We just refi’ed into another 30 year mortgage. We were 4 years into the original mortgage and are making the same payments. As a result, our total payoff time will decrease to 24 years.
Thanks for the clarification. I’m actually moving forward with an application at First IB and will watch the rates over the next few weeks. I believe I’ll save $200/mo which would pay for itself in just over 3 months. First IB did tack on a hefty insurance charge into escrow that is &X over what I pay now for insurance, so I hope that will sort itself out as we get serious.
@The Poker Meister – The principal balance in the examples is the remaining principal balance, not the original principal balance. All the examples are no cash-out refi’s.
the FIB rate seems too good to be true and they had a lot of negative reviews on various websites. did that concern you before you went ahead with them?
@sg – Working with a vendor I had not used before is of course a concern. But because I don’t have to pay anything until I lock the rate and receive a GFE with the lock clearly stated, I don’t stand to lose much. I took a chance based on other people’s positive experience and it turned out well. I had no problem whatsoever. My refi was done on time. The final cost was actually slightly less than originally quoted. A friend of mine also closed with First IB a few days after I did. He had similar positive experience with them.
I don’t consider their rate “too good to be true.” It’s a fair rate. They still make a few thousand dollars from doing it.

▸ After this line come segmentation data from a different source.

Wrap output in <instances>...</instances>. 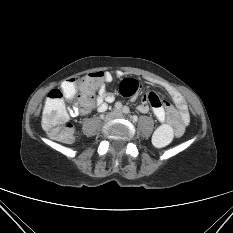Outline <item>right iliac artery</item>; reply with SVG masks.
<instances>
[{
	"mask_svg": "<svg viewBox=\"0 0 233 233\" xmlns=\"http://www.w3.org/2000/svg\"><path fill=\"white\" fill-rule=\"evenodd\" d=\"M115 107H116L117 109H120V108H122V104H121L120 102H117L116 105H115Z\"/></svg>",
	"mask_w": 233,
	"mask_h": 233,
	"instance_id": "right-iliac-artery-1",
	"label": "right iliac artery"
}]
</instances>
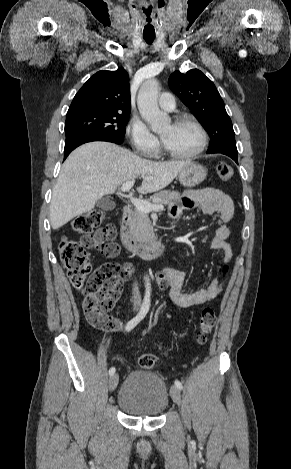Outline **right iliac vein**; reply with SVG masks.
I'll return each mask as SVG.
<instances>
[{
  "instance_id": "1",
  "label": "right iliac vein",
  "mask_w": 291,
  "mask_h": 469,
  "mask_svg": "<svg viewBox=\"0 0 291 469\" xmlns=\"http://www.w3.org/2000/svg\"><path fill=\"white\" fill-rule=\"evenodd\" d=\"M137 308H134V311H136ZM119 377L118 374H113L110 379H109V390L114 391L115 388L118 385Z\"/></svg>"
}]
</instances>
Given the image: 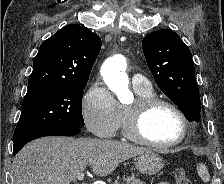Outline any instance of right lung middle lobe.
<instances>
[{"instance_id":"1","label":"right lung middle lobe","mask_w":224,"mask_h":184,"mask_svg":"<svg viewBox=\"0 0 224 184\" xmlns=\"http://www.w3.org/2000/svg\"><path fill=\"white\" fill-rule=\"evenodd\" d=\"M86 84L29 86L14 131V142L24 134L40 129H80L84 126L81 100Z\"/></svg>"}]
</instances>
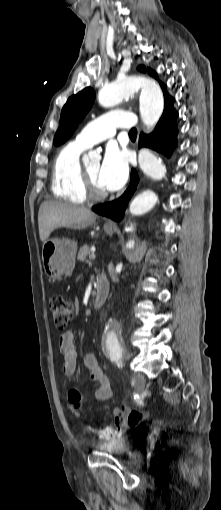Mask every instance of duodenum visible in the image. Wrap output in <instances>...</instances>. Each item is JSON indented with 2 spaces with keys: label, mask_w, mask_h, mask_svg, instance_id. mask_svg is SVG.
I'll return each instance as SVG.
<instances>
[{
  "label": "duodenum",
  "mask_w": 221,
  "mask_h": 510,
  "mask_svg": "<svg viewBox=\"0 0 221 510\" xmlns=\"http://www.w3.org/2000/svg\"><path fill=\"white\" fill-rule=\"evenodd\" d=\"M108 291H109L108 281L106 277L101 274L97 279L96 292L92 301V306L94 308H99L104 304L108 295Z\"/></svg>",
  "instance_id": "obj_1"
}]
</instances>
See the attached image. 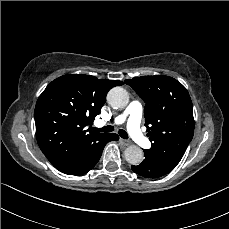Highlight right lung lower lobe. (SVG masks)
Instances as JSON below:
<instances>
[{"label": "right lung lower lobe", "mask_w": 229, "mask_h": 229, "mask_svg": "<svg viewBox=\"0 0 229 229\" xmlns=\"http://www.w3.org/2000/svg\"><path fill=\"white\" fill-rule=\"evenodd\" d=\"M117 140H119V137L115 133L103 134L100 139L94 142L77 161L61 172L68 175H82L87 173L99 161L104 146L110 141Z\"/></svg>", "instance_id": "1"}]
</instances>
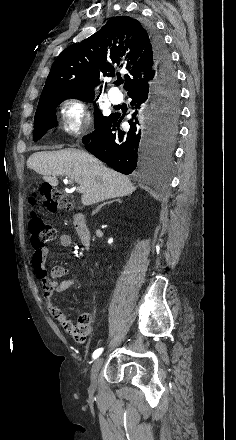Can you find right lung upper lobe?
Wrapping results in <instances>:
<instances>
[{
	"label": "right lung upper lobe",
	"instance_id": "right-lung-upper-lobe-1",
	"mask_svg": "<svg viewBox=\"0 0 236 440\" xmlns=\"http://www.w3.org/2000/svg\"><path fill=\"white\" fill-rule=\"evenodd\" d=\"M125 70L126 91L149 85L156 78V62L149 34L136 19L118 16L97 33L63 50L54 61L40 100L66 93H93L99 76Z\"/></svg>",
	"mask_w": 236,
	"mask_h": 440
}]
</instances>
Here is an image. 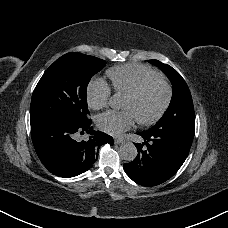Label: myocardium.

If other lenders’ rates or fees are higher, it only means those other lenders want to make much more from doing a refi.
I am 2.5 years into my mortgage. I put down 20% on a 232,000 house. My original rate was 5.25, but I got it down to 4.75 at the same bank a year ago or so by paying a small fee (no refinance). I have every reason to believe I’ll be living in this home for a long time.
I like that my current bank is a small community bank and they’ve been easy to work with. Can anybody give me a reason why I shouldn’t refinance into a new 30 yr at first internet that’s a 4.0 rate with a few thousand in closing fees besides that it would be more work than doing nothing?
@Dave – If rates drop again, your a few thousand in closing fees will go wasted. That’s the trade off between rate and fees I mentioned in a previous comment. Doing a 4.125% with no fees will preserve your option to refinance again.
Thanks TFB. I can’t do a 4.125% with no fees though. Closing costs are rather high where I live. Probably more like 4.37. I’m mostly wondering if there are positives to having a small well rated local bank beside the feeling good about supporting community part.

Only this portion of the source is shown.